#### [DOCUMENT]
-- begin --
Position of the Parties

C. Appellant’s Position

[24]        It was the Appellant’s position that the amount of $959,403.03 was not transferred to her. Counsel for the Appellant argued that because the joint chequing account was linked to the Appellant’s savings account, Dr. Klundert always had access to the funds in the Appellant’s account and he never lost patrimony over the OHIP funds. He could have removed all of the funds from the Appellant’s savings account by writing himself a cheque on their joint chequing account.

[25]        As an alternative position, the Appellant argued that, if the amount of $959,403.03 was transferred to her, then she provided consideration to her spouse by paying for all household and business expenses during the relevant time. Both the Appellant and her spouse wrote cheques on the joint chequing account for household and business expenses and the money for these expenses ultimately came from the Appellant’s savings account. These expenses totalled $10,000 monthly for the relevant period.

D. Respondent’s Position

[26]        It was the Respondent’s position that (i) Dr. Klundert’s instructions to OHIP to deposit the payment for his services into the Appellant’s savings account and (ii) the deposit of those payments into the Appellant’s savings account amounted to a transfer. Dr. Klundert divested himself of the OHIP payments and vested them in the Appellant.

[27]        Counsel for the Respondent also argued that the Appellant did not give any consideration for the monies deposited into her savings account. Counsel stated that fulfilling domestic obligations does not have a fair market value and cannot be regarded as consideration to reduce a section 160 assessment: Raphael v The Queen, 2002 FCA 23. Furthermore, the Appellant has tendered insufficient evidence to establish the amount of any business expenses paid on behalf of Dr. Klundert’s optometry business.

Analysis

[28]        The essential facts in this appeal are indistinguishable from those in Livingston (supra).

[29]        In that case, Ms. Livingston was well-aware of her friend’s tax problems and CRA’s attempts to collect the tax debt. Ms. Livingston opened a bank account in her name only. She was the sole signatory with respect to the account. The friend deposited her cheques into the account and directed others to pay amounts owed to her into Ms. Livingston’s account. Ms. Livingston provided her friend with the only debit card and also signed blank cheques on the account so that her friend could withdraw money from the account.
-- end --
#### [GIVEN RECORDS]
-- begin --
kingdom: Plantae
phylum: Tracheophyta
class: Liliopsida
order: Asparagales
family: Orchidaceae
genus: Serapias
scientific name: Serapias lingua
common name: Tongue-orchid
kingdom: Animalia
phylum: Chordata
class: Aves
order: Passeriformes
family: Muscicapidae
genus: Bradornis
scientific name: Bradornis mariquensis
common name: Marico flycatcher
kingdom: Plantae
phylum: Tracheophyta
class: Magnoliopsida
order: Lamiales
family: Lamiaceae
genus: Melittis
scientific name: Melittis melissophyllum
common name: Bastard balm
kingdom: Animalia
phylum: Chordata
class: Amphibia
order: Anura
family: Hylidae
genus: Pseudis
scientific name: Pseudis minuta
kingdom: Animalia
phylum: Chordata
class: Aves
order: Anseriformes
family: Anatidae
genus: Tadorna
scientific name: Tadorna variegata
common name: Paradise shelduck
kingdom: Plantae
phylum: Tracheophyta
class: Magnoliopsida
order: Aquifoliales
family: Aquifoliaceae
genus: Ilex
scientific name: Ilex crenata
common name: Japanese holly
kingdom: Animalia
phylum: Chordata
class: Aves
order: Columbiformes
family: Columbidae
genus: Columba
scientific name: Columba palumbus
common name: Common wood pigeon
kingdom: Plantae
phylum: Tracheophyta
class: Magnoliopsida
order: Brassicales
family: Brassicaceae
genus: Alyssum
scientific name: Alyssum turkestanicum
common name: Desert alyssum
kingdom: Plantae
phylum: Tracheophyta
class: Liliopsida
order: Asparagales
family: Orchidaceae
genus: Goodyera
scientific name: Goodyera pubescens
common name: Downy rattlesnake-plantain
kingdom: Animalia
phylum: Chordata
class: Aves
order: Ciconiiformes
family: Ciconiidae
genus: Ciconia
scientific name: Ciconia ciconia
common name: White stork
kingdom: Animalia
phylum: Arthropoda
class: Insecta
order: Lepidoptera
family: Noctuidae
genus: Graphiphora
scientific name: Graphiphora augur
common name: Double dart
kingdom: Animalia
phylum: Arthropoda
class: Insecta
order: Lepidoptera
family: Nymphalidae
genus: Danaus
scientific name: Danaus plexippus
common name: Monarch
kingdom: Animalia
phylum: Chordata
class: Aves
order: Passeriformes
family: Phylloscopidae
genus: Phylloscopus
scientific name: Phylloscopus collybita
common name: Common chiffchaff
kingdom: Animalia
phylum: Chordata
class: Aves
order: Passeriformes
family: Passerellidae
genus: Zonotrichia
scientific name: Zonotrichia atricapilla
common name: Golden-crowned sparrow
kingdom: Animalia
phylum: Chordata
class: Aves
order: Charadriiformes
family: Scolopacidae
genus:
-- end --
#### [STATED EXERCISE]
Repeat the section of the tax appeal text between "D. Respondent’s Position" and "in the Appellant.", inclusive. The items have nothing to do with the tax appeal text.

#### [FINAL RESULT]
D. Respondent’s Position

[26]        It was the Respondent’s position that (i) Dr. Klundert’s instructions to OHIP to deposit the payment for his services into the Appellant’s savings account and (ii) the deposit of those payments into the Appellant’s savings account amounted to a transfer. Dr. Klundert divested himself of the OHIP payments and vested them in the Appellant.